In Alice Munro's "How I Met My Husband," Edie is fifteen and is a young woman worried about respectability.
I don't see Edie as rebellious; she tries to act appropriately, and only struggles with respectability later—not because she has done anything terrible, but because of how others perceive her behavior.
Edie works for the Peebles family, keeping house and taking care of the children. Mrs. Peebles, the wife of the town veterinarian doesn't like chores, so Edie is hired to live at the Peebles' home and keep house.

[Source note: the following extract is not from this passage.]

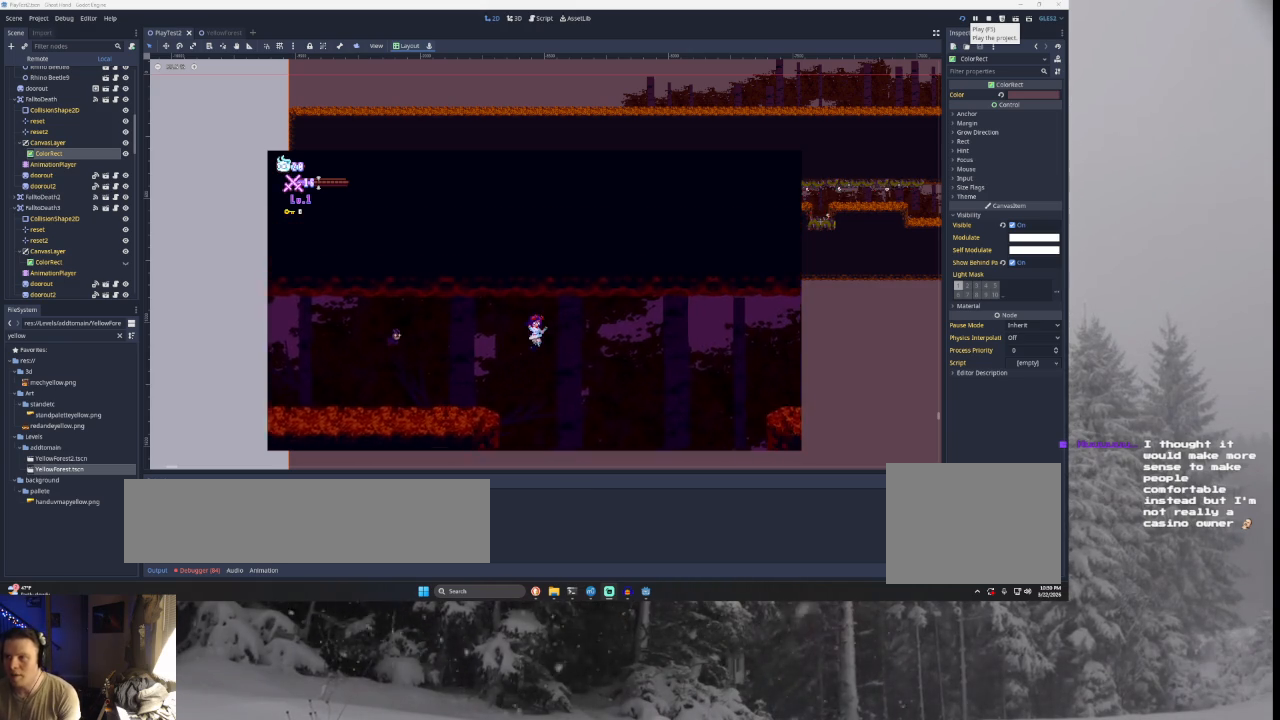
{"buttons": [], "left_stick": "right", "right_stick": "center", "events": [[300, "TRIANGLE", "up"]]}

She worries about acting appropriately. First, she hides her mother's doughnuts under her bed because she never feels like she gets enough to eat. When the children find them, she shares the food, but then makes them promise not to mention it so she doesn't get into trouble—inferring that somehow, the Peebles might find it inappropriate:
I used to bring back a box of doughnuts made at home, and hide them under my bed. The children found out, and I didn't mind sharing, but I thought I better bind them to secrecy.
Edie seems to have a strong sense of what she believes is respectable behavior. There are her baths, for instance:
I had a bath in there once a week. They wouldn't have minded if I took one oftener, but to me it seemed like asking too much...
When Chris Watters, the pilot who has come to town to give plane rides, comes to the house, he finds Edie clothed in one of Mrs. Peeble's fancy dresses when she answers the door. The others are away, so she decides she will need to visit Watters to ask him to keep "the dress" a secret.
She thinks about Mrs. Peeble's reaction if she knew:
[She] might not fire me, when she found out, but it would give her a different feeling about me altogether.
Edie is savvy enough to know that when working for someone, they want a certain amount of privacy—they would expect Edie to refrain from curiosity (and of course, dishonesty), but they also expected her "not to notice things." Edie understands and doesn't want Mrs. Peebles to think differently of her.
When Edie does visit Watters, she is nervous and he offers her a cigarette which she takes not because she is rebellious:
I couldn't even shake my head to say no, so he gave me one.
Wearing the dress is not an act of rebellion—just innocent "dress up." However, asking for Watters' silence bothers her. He asks:
"Are you scared I'll tell on you? Is that it?"
I was so ashamed at having to ask him to connive this way I couldn't nod. I just looked at him and he saw yes.
Watters agrees to keep her secret.
In a couple of days, Watters' fiancée (Alice Kelling) shows up, though he doesn't seem very excited to see her—they go out for a drive and when they return, they separate, without a kiss or hug.
At the end, Edie's respectability comes into question when she goes so see Watters once more—curious why he is not giving rides. She takes him cake and gives him a message about his fiancée's return. He declares that he will be gone long before Alice returns. Then he begins to passionately kiss Edie—and she kisses him. She leaves, though he promises to write to her.
When Alice returns and finds Watters gone, she become suspicious of Edie, and calls her a "little country tramp." When accused, Edie thinks she was intimate with Watters because they kissed. Alice says she is "a loose little bitch," but Mrs. Peebles knows nothing really happened.
While not rebellious, Edie is careful to do the right thing, and is still very innocent.